Records excerpted from a collection:
——

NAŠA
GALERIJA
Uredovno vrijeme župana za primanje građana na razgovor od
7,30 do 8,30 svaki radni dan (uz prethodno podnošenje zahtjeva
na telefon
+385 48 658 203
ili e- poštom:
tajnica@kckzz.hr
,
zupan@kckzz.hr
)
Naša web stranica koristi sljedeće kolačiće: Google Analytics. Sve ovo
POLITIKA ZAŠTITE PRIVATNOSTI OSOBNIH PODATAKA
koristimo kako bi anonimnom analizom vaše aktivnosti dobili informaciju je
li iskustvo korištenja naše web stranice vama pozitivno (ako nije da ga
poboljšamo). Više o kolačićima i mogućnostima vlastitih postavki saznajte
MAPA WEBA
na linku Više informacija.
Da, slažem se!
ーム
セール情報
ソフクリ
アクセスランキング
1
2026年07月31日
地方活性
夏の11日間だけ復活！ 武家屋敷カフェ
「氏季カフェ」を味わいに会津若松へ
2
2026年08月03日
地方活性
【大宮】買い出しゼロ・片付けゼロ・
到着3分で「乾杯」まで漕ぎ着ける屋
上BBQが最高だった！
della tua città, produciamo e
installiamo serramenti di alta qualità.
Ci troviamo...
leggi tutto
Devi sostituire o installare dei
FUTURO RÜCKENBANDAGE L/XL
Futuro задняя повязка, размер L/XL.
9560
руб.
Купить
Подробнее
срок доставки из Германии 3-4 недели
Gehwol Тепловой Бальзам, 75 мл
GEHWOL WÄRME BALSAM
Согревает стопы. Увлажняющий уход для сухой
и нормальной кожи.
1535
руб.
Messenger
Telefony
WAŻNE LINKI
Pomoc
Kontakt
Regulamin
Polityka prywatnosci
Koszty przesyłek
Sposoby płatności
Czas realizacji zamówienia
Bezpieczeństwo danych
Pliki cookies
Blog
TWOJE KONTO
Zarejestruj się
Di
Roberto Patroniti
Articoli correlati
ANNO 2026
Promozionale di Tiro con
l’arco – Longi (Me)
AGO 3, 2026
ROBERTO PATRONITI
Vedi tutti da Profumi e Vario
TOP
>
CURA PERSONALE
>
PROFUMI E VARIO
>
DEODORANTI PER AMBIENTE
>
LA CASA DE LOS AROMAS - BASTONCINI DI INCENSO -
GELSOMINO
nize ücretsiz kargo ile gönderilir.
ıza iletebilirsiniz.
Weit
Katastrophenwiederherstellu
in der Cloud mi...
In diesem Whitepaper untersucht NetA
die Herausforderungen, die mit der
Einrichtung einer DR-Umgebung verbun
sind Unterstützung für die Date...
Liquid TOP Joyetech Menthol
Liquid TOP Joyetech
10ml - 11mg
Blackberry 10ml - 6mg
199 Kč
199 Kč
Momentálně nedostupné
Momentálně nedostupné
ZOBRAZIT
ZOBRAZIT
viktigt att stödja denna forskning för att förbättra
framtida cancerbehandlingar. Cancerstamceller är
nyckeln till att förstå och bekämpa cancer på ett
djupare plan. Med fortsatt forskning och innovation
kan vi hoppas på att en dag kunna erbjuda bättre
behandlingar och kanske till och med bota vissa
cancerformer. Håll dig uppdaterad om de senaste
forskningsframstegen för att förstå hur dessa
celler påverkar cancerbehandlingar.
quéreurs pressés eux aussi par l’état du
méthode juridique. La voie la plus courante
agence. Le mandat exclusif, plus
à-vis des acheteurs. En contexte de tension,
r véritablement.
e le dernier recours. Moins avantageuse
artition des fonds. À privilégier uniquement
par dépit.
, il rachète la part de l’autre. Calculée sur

——

WORK REQUIRED:
Please reproduce the closing stretch of the records, from the line with "nize ücretsiz kargo ile gönderilir." through the last line, exactly as it stands.

ANSWER SECTION:
nize ücretsiz kargo ile gönderilir.
ıza iletebilirsiniz.
Weit
Katastrophenwiederherstellu
in der Cloud mi...
In diesem Whitepaper untersucht NetA
die Herausforderungen, die mit der
Einrichtung einer DR-Umgebung verbun
sind Unterstützung für die Date...
Liquid TOP Joyetech Menthol
Liquid TOP Joyetech
10ml - 11mg
Blackberry 10ml - 6mg
199 Kč
199 Kč
Momentálně nedostupné
Momentálně nedostupné
ZOBRAZIT
ZOBRAZIT
viktigt att stödja denna forskning för att förbättra
framtida cancerbehandlingar. Cancerstamceller är
nyckeln till att förstå och bekämpa cancer på ett
djupare plan. Med fortsatt forskning och innovation
kan vi hoppas på att en dag kunna erbjuda bättre
behandlingar och kanske till och med bota vissa
cancerformer. Håll dig uppdaterad om de senaste
forskningsframstegen för att förstå hur dessa
celler påverkar cancerbehandlingar.
quéreurs pressés eux aussi par l’état du
méthode juridique. La voie la plus courante
agence. Le mandat exclusif, plus
à-vis des acheteurs. En contexte de tension,
r véritablement.
e le dernier recours. Moins avantageuse
artition des fonds. À privilégier uniquement
par dépit.
, il rachète la part de l’autre. Calculée sur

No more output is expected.